Correlation Between Cairo For and Egyptian Gulf
Can any of the company-specific risk be diversified away by investing in both Cairo For and Egyptian Gulf at the same time? Although using a correlation coefficient on its own may not help to predict future stock returns, this module helps to understand the diversifiable risk of combining Cairo For and Egyptian Gulf into the same portfolio, which is an essential part of the fundamental portfolio management process.

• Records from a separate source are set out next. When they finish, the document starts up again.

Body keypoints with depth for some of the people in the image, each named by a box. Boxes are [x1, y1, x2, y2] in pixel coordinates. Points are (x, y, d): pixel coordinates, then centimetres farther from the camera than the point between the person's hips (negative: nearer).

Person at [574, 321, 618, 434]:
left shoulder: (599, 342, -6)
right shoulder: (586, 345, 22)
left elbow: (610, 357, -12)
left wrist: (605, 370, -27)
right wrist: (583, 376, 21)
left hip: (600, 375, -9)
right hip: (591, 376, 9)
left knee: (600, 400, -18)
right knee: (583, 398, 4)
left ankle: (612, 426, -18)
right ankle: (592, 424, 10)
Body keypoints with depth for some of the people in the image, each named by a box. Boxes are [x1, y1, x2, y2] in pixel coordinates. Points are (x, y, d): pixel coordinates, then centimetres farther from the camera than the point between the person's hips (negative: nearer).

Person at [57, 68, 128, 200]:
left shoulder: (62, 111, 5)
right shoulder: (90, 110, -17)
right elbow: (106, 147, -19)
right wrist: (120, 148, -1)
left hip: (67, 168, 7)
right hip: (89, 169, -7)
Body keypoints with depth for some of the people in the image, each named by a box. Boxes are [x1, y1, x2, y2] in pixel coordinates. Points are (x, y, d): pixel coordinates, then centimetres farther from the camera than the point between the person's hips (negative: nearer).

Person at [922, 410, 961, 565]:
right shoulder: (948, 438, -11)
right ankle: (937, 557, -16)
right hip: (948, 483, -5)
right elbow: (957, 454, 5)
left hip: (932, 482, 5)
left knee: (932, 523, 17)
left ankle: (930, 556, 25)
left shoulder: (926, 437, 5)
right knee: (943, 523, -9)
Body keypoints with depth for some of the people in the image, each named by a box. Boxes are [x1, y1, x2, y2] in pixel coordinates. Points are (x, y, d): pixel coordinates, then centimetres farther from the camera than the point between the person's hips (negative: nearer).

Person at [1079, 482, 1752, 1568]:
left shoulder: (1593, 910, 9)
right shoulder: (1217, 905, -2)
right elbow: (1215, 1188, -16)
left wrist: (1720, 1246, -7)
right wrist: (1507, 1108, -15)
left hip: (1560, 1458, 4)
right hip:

By analyzing existing cross correlation between Cairo For Investment and Egyptian Gulf Bank, you can compare the effects of market volatilities on Cairo For and Egyptian Gulf and check how they will diversify away market risk if combined in the same portfolio for a given time horizon. You can also utilize pair trading strategies of matching a long position in Cairo For with a short position of Egyptian Gulf. Check out your portfolio center. Please also check ongoing floating volatility patterns of Cairo For and Egyptian Gulf.
Diversification Opportunities for Cairo For and Egyptian Gulf
0.38 | Correlation Coefficient |
Weak diversification
The 3 months correlation between Cairo and Egyptian is 0.38. Overlapping area represents the amount of risk that can be diversified away by holding Cairo For Investment and Egyptian Gulf Bank in the same portfolio, assuming nothing else is changed. The correlation between historical prices or returns on Egyptian Gulf Bank and Cairo For is a relative statistical measure of the degree to which these equity instruments tend to move together. The correlation coefficient measures the extent to which returns on Cairo For Investment are associated (or correlated) with Egyptian Gulf. Values of the correlation coefficient range from -1 to +1, where. The correlation of zero (0) is possible when the price movement of Egyptian Gulf Bank has no effect on the direction of Cairo For i.e., Cairo For and Egyptian Gulf go up and down completely randomly.
Pair Corralation between Cairo For and Egyptian Gulf
Assuming the 90 days trading horizon Cairo For Investment is expected to under-perform the Egyptian Gulf. In addition to that, Cairo For is 1.05 times more volatile than Egyptian Gulf Bank. It trades about -0.35 of its total potential returns per unit of risk. Egyptian Gulf Bank is currently generating about -0.13 per unit of volatility. If you would invest 29.00 in Egyptian Gulf Bank on December 4, 2024 and sell it today you would lose (1.00) from holding Egyptian Gulf Bank or give up 3.45% of portfolio value over 90 days.
Time Period | 3 Months [change] |
Direction | Moves Together |
Strength | Very Weak |
Accuracy | 94.44% |
Values | Daily Returns |
Cairo For Investment vs. Egyptian Gulf Bank
Performance |
Timeline |
Cairo For Investment |
Egyptian Gulf Bank |
Cairo For and Egyptian Gulf Volatility Contrast
Predicted Return Density |
Returns |
Pair Trading with Cairo For and Egyptian Gulf
The main advantage of trading using opposite Cairo For and Egyptian Gulf positions is that it hedges away some unsystematic risk. Because of two separate transactions, even if Cairo For position performs unexpectedly, Egyptian Gulf can make up some of the losses. Pair trading also minimizes risk from directional movements in the market. For example, if an entire industry or sector drops because of unexpected headlines, the short position in Egyptian Gulf will offset losses from the drop in Egyptian Gulf's long position.Cairo For vs. Telecom Egypt | Cairo For vs. Paint Chemicals Industries | Cairo For vs. Dice Sport Casual | Cairo For vs. Sharkia National Food |
Egyptian Gulf vs. Arab Moltaka Investments | Egyptian Gulf vs. Nozha International Hospital | Egyptian Gulf vs. Delta Insurance | Egyptian Gulf vs. Egyptians For Investment |
Check out your portfolio center.Note that this page's information should be used as a complementary analysis to find the right mix of equity instruments to add to your existing portfolios or create a brand new portfolio. You can also try the Portfolio Rebalancing module to analyze risk-adjusted returns against different time horizons to find asset-allocation targets.